Anxieties over rent payments are understandable, particularly in the cossie livs. But for someone who was treated like a child for years in the homelessness system? You must sign in guests! Don’t worry about bills, we pay all that! You can leave the lights on! Don’t worry about food, pret’s delivering us sandwiches! (Of course, in the hotels, there was only a microwave to cook with, and in one I visited, not even that).
So what annoys me, is that if K does not maintain her tenancy, who will be blamed? Will it be the broken social care system that has left a disabled woman unable to work, navigate this new part of her journey on her own? Will it be the homelessness service that “signed her out”? Because it absolutely will not be the homelessness service - K to them is a positive outcome, they can gloat about her to their commissioners, she is a tick on their list - look we housed this person, I mean we left her to fend her tenancy on her own, but that’s not our problem. (Again, it’s commissioning, stupid.)

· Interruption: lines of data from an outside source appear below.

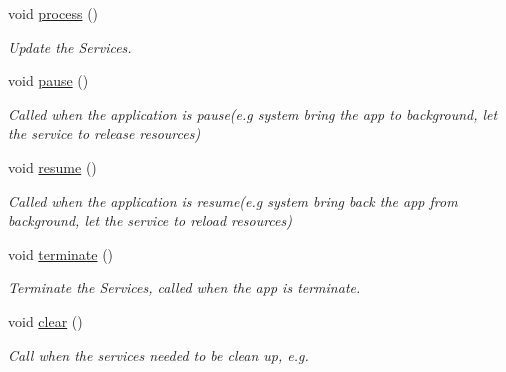\begin{DoxyCompactItemize}
\item 
void \hyperlink{class_i_dream_sky_1_1_scene_1_1_factory_ac6a15b3af44e3f3bd58a497c5123378d}{process} ()\hypertarget{class_i_dream_sky_1_1_scene_1_1_factory_ac6a15b3af44e3f3bd58a497c5123378d}{}\label{class_i_dream_sky_1_1_scene_1_1_factory_ac6a15b3af44e3f3bd58a497c5123378d}

\begin{DoxyCompactList}\small\item\em Update the Services. \end{DoxyCompactList}\item 
void \hyperlink{class_i_dream_sky_1_1_scene_1_1_factory_ae0fa7f6a0b0ec4cb91a0ae4ad3a6beb0}{pause} ()\hypertarget{class_i_dream_sky_1_1_scene_1_1_factory_ae0fa7f6a0b0ec4cb91a0ae4ad3a6beb0}{}\label{class_i_dream_sky_1_1_scene_1_1_factory_ae0fa7f6a0b0ec4cb91a0ae4ad3a6beb0}

\begin{DoxyCompactList}\small\item\em Called when the application is pause(e.\+g system bring the app to background, let the service to release resources) \end{DoxyCompactList}\item 
void \hyperlink{class_i_dream_sky_1_1_scene_1_1_factory_a989d01f9c75f8667a160ca9900820ad9}{resume} ()\hypertarget{class_i_dream_sky_1_1_scene_1_1_factory_a989d01f9c75f8667a160ca9900820ad9}{}\label{class_i_dream_sky_1_1_scene_1_1_factory_a989d01f9c75f8667a160ca9900820ad9}

\begin{DoxyCompactList}\small\item\em Called when the application is resume(e.\+g system bring back the app from background, let the service to reload resources) \end{DoxyCompactList}\item 
void \hyperlink{class_i_dream_sky_1_1_scene_1_1_factory_a9290a74d918072b2756a396ef237ee4a}{terminate} ()\hypertarget{class_i_dream_sky_1_1_scene_1_1_factory_a9290a74d918072b2756a396ef237ee4a}{}\label{class_i_dream_sky_1_1_scene_1_1_factory_a9290a74d918072b2756a396ef237ee4a}

\begin{DoxyCompactList}\small\item\em Terminate the Services, called when the app is terminate. \end{DoxyCompactList}\item 
void \hyperlink{class_i_dream_sky_1_1_scene_1_1_factory_ac5d57a49fc5c883c175e00f35b1517ea}{clear} ()
\begin{DoxyCompactList}\small\item\em Call when the services needed to be clean up, e.\+g. \end{DoxyCompactList}\end{DoxyCompactItemize}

Because of course we know what will happen. K will get the blame if she doesn’t make her rent payments, and if she loses her home. And seeing as Mayday Trust are still working with her, perhaps they’ll blame us too. They’ll probably tell us off for not funding a financial advisor or something.
I still find it darkly amusing that you get financial awareness courses before you sign a tenancy, but absolutely zero support after. But anyway.
Irritable reaching
I wonder if that’s where the real work is, the real impact. A psychologist said to me recently “workers need to be supported to be with people in their distress”. But why am I always trying to explain the impact? What are we achieving, I ask myself and colleagues. What’s going to happen when our contract to do this work possibly ends? Can I force K to do a wellbeing survey? How can I track outcomes and get the right dataset back to our commissioners so we can continue to do this work?
Perhaps writing about the relationships more will help. Or perhaps I should stop overthinking it, and as our response states, allow K herself to take the lead.
(Although I would happily accept a duel with anyone who argued that our work has not helped K to maintain her tenancy. Because when you respond to people and meet them where they are, it can be people themselves that set the outcome of the relationship.)
Keats spoke of the “irritable reaching” that defeats the purpose of poetry. K doesn’t seem so bothered about explaining what it is we are doing. Maybe she just likes someone to be around. I suppose people are all that we have.
*You’ll perhaps be pleased to know I didn’t open my contribution by talking about poetry and Keats, otherwise I fear the audience, made up of a heady mix of HSBC workers, Shelter staff and people from local authorities and homelessness charities - might have condemned me for my pretention. Because that’s what my blog is for!
**There’s a scene in Bright Star where Ben Whishaw captures the meaning of negative capability so beautifully, I urge you to watch this Campion masterpiece if you haven’t!